Textauszug =>
Hubertz plant Reform: Wohngeld und Kinderzuschlag sollen besser zusammenwirken
Bert BiggenHubertz plant Reform: Wohngeld und Kinderzuschlag sollen besser zusammenwirken
Bundesbauministerin Verena Hubertz hat Pläne zur Verbesserung der finanziellen Unterstützung für einkommensschwache Familien vorgestellt. Ihr Ziel ist es, das Wohngeld besser mit dem Kinderzuschlag zu verzahnen, der derzeit bis zu 297 Euro pro Kind und Monat beträgt. Ihre Vorschläge zielen zudem auf weitere Herausforderungen im Wohnungssektor ab, darunter Barrierefreiheit und Wohnungstausch.
Hubertz strebt eine engere Abstimmung zwischen Wohngeld und Kinderzuschlag an, um Familien zu entlasten, die beide Leistungen beziehen. In den vergangenen fünf Jahren ist das Kindergeld von 194 Euro pro Kind im Jahr 2021 auf 250 Euro für bis zu drei Kinder bis 2025 gestiegen; für jedes weitere Kind gibt es 255 Euro.

Zu beantwortende Fragen =>
**a)** Beantworte anhand des Textauszugs:
(i) Wer hat die Pläne vorgestellt?
(ii) Wie viel beträgt der Kinderzuschlag derzeit höchstens pro Kind und Monat?
(iii) Welche zwei weiteren Herausforderungen im Wohnungssektor nennt der Textauszug?
**b)** Gib einen Abschnitt aus dem Textauszug wortgetreu wieder: Fang bei den Worten „Hubertz strebt eine“ an und hör nach „es 255 Euro.“ auf.

Übungsmaterial =>
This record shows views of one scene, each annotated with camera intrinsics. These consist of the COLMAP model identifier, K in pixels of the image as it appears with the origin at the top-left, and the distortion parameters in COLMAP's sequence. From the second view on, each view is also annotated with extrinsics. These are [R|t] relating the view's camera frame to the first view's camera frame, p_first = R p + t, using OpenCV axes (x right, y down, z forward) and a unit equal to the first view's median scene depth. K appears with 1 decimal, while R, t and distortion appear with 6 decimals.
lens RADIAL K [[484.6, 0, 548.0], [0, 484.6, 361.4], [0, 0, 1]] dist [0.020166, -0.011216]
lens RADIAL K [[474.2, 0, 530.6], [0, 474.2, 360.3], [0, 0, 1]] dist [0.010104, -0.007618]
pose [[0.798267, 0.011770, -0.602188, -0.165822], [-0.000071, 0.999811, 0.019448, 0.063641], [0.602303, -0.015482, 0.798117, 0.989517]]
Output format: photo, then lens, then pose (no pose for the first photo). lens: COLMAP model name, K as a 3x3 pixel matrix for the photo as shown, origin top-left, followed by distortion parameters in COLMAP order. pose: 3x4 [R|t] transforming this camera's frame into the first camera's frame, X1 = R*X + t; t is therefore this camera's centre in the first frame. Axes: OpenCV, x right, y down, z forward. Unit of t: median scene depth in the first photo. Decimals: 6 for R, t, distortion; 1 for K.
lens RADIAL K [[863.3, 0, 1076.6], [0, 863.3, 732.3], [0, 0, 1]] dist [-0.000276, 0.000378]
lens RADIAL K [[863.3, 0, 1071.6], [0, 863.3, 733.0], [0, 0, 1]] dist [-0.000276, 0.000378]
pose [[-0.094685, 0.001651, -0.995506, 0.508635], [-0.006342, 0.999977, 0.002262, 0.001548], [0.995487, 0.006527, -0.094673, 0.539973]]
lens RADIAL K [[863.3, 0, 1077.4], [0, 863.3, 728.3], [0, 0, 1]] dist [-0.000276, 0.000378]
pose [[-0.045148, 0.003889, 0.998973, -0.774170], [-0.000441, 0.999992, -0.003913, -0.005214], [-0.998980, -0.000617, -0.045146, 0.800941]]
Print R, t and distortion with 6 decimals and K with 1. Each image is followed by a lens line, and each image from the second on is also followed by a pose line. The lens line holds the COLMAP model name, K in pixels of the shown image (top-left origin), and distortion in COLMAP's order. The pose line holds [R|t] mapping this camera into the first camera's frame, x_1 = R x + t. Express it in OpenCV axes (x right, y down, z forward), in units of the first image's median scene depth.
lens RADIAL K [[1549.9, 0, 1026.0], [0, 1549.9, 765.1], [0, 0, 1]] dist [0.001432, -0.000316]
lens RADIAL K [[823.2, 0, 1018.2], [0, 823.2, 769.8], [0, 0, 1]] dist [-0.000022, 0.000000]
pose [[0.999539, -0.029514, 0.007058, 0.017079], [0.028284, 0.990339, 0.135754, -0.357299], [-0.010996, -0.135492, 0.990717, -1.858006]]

Lösungen =>
**a)**
(i) Bundesbauministerin Verena Hubertz
(ii) Bis zu 297 Euro
(iii) Barrierefreiheit und Wohnungstausch

**b)**
Hubertz strebt eine engere Abstimmung zwischen Wohngeld und Kinderzuschlag an, um Familien zu entlasten, die beide Leistungen beziehen. In den vergangenen fünf Jahren ist das Kindergeld von 194 Euro pro Kind im Jahr 2021 auf 250 Euro für bis zu drei Kinder bis 2025 gestiegen; für jedes weitere Kind gibt es 255 Euro.